Another study that dealt with the RQ of emerging contaminants in wastewater is a relatively recent Egyptian study [32]. In this work, Ampicillin, Diclofenac, and Sulfamethoxazole are identified as substances with the highest risk quotient. All these substances were found in wastewater during JDS4, but only Diclofenac was considered as potentially risky. The Egyptian study does not provide the source of the PNEC values used, but comparing the amounts of particular substances in discharged wastewater, it is apparent that effluent concentrations were 1–3 orders of magnitude higher than the maximum concentrations detected in WWTP effluents within JDS4. This implies that the amounts of these emerging contaminants discharged via treated wastewater may depend on various factors. One factor is the technological equipment of wastewater treatment plants and their ability to remove these substances. Other factors include climatic and operational conditions [33]. Another significant factor is the presence of emerging contaminants in WWTPs influents, which is influenced by a character of a sewerage-drained area, population characteristics, social and healthcare habits, etc. [34]. For example, CEC concentrations in untreated wastewater tend to be higher in the Asian region than in Europe or North America [35].

Screening vs. long-term data

Data obtained during JDS4 represent short-term wastewater monitoring. However, the variability of CECs in wastewater is subject to seasonal [36, 37] and daily dynamics. Daily dynamics can be suppressed by taking 24-hour composite samples. Seasonal dynamics cannot be captured by the screening measurements within JDS4. A very interesting insight into the CEC seasonal dynamics in wastewater is provided by a recently published study of two WWTPs in Ireland [38], where most of the monitored CECs showed high variability throughout the year. Given that the published data do not show a clear dependence on the season and often fluctuate randomly in individual measurements, it can be assumed that these data also reflect short-term variability caused by a range of other factors.

Grey water footprint of sludge management

In this study, we did not address the issue of CEC entry into the aquatic environment via sludge dewatering and land application, although it is one of the significant sources [39–41]. Currently, there is no sufficient data to quantify CEC entry from sludge management into the aquatic environment.
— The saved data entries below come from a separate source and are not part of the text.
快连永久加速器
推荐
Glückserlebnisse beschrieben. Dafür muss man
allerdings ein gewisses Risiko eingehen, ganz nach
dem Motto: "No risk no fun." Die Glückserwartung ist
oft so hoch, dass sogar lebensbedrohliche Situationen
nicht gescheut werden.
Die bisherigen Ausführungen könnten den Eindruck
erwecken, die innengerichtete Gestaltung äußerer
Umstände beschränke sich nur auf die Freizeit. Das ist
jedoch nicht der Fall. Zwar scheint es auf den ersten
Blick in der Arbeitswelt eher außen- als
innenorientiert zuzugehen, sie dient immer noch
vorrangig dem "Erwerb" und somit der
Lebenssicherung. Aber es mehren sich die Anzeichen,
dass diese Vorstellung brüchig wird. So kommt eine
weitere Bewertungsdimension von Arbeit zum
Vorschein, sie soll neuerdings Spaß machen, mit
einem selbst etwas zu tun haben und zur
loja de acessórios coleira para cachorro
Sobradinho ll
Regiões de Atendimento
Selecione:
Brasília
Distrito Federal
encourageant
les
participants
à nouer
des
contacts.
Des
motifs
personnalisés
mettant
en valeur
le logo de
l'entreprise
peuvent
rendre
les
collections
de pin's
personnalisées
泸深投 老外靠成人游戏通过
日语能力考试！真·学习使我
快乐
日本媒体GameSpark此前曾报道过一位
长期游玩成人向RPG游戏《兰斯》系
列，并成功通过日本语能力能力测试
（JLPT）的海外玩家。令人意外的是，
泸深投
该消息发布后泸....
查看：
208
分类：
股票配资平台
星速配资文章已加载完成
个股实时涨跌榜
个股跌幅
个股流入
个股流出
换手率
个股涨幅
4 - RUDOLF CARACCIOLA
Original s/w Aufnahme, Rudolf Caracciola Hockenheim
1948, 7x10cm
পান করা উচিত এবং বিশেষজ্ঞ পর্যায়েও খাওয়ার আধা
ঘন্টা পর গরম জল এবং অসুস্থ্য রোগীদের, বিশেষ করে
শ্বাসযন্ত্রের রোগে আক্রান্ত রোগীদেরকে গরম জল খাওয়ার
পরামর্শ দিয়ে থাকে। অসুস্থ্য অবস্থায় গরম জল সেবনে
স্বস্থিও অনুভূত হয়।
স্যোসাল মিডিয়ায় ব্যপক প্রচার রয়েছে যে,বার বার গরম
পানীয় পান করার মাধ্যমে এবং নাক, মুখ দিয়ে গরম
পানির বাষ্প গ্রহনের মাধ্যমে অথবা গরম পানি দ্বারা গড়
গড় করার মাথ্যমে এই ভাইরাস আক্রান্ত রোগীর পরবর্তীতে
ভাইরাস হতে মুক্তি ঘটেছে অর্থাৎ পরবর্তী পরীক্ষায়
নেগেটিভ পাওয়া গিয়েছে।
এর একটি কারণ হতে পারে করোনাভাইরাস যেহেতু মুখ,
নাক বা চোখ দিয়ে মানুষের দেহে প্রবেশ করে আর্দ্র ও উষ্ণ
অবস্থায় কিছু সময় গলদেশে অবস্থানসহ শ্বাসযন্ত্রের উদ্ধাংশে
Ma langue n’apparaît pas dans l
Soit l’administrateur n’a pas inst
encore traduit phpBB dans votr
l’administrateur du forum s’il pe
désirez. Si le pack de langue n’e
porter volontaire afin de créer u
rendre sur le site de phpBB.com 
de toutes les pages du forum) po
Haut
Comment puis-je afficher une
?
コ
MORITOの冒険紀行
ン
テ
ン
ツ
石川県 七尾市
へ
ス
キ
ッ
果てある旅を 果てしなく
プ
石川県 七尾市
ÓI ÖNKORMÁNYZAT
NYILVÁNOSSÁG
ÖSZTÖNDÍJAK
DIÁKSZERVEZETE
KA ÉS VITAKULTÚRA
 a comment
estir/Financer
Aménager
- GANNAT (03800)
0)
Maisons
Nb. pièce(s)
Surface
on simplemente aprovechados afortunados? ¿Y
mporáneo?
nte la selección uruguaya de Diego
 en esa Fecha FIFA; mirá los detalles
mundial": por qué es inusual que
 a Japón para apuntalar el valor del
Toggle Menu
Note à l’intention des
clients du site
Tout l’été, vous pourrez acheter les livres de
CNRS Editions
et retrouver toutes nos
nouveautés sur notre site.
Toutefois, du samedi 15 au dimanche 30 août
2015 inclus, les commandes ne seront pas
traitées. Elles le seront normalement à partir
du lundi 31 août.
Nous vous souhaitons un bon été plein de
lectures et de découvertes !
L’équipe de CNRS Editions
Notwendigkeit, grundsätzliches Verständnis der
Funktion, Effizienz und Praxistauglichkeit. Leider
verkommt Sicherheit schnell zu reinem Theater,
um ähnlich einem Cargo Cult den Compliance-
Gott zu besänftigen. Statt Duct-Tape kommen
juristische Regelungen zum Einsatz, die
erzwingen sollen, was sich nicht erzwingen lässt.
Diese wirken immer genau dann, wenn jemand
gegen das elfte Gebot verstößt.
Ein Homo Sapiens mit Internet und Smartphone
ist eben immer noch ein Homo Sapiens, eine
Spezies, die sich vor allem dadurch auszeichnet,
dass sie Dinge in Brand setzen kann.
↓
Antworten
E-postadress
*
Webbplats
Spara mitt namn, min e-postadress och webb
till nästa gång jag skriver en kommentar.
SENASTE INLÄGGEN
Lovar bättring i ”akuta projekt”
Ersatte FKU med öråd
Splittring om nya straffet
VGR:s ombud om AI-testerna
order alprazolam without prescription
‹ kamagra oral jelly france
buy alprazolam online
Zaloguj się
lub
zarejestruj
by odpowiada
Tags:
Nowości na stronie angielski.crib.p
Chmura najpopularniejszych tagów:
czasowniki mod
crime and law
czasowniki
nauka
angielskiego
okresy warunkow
This study focused on the significance of particular CECs detected in wastewater within the fourth Joint Danube Survey (JDS4). With regard to the objectives of the study – determining the significance of individual substances – the grey water footprint of a unit volume of wastewater was determined (i.e. not the total grey water footprint). Telmisartan, used to treat high blood pressure, has been tagged as the most problematic substance; this is mainly due to relatively high concentrations detected in wastewater and the very low PNEC value. Comparing the results of this study with other studies highlights the main issues that such studies currently have to face. The first issue is the selection of PNEC values. For particular CECs, very different PNEC values can be found in the literature, which can differ by several orders of magnitude. The second issue is the selectivity of most studies, which usually include only a selection of a few CECs. From this point of view, JDS4 provided a unique dataset, even though it only covered 11 selected WWTPs in the Danube river basin. However, the available data did not allow an assessment of absolute significance, for which it is necessary to know the total amount of particular CECs in the wastewater monitored, not just the maximum and minimum concentrations.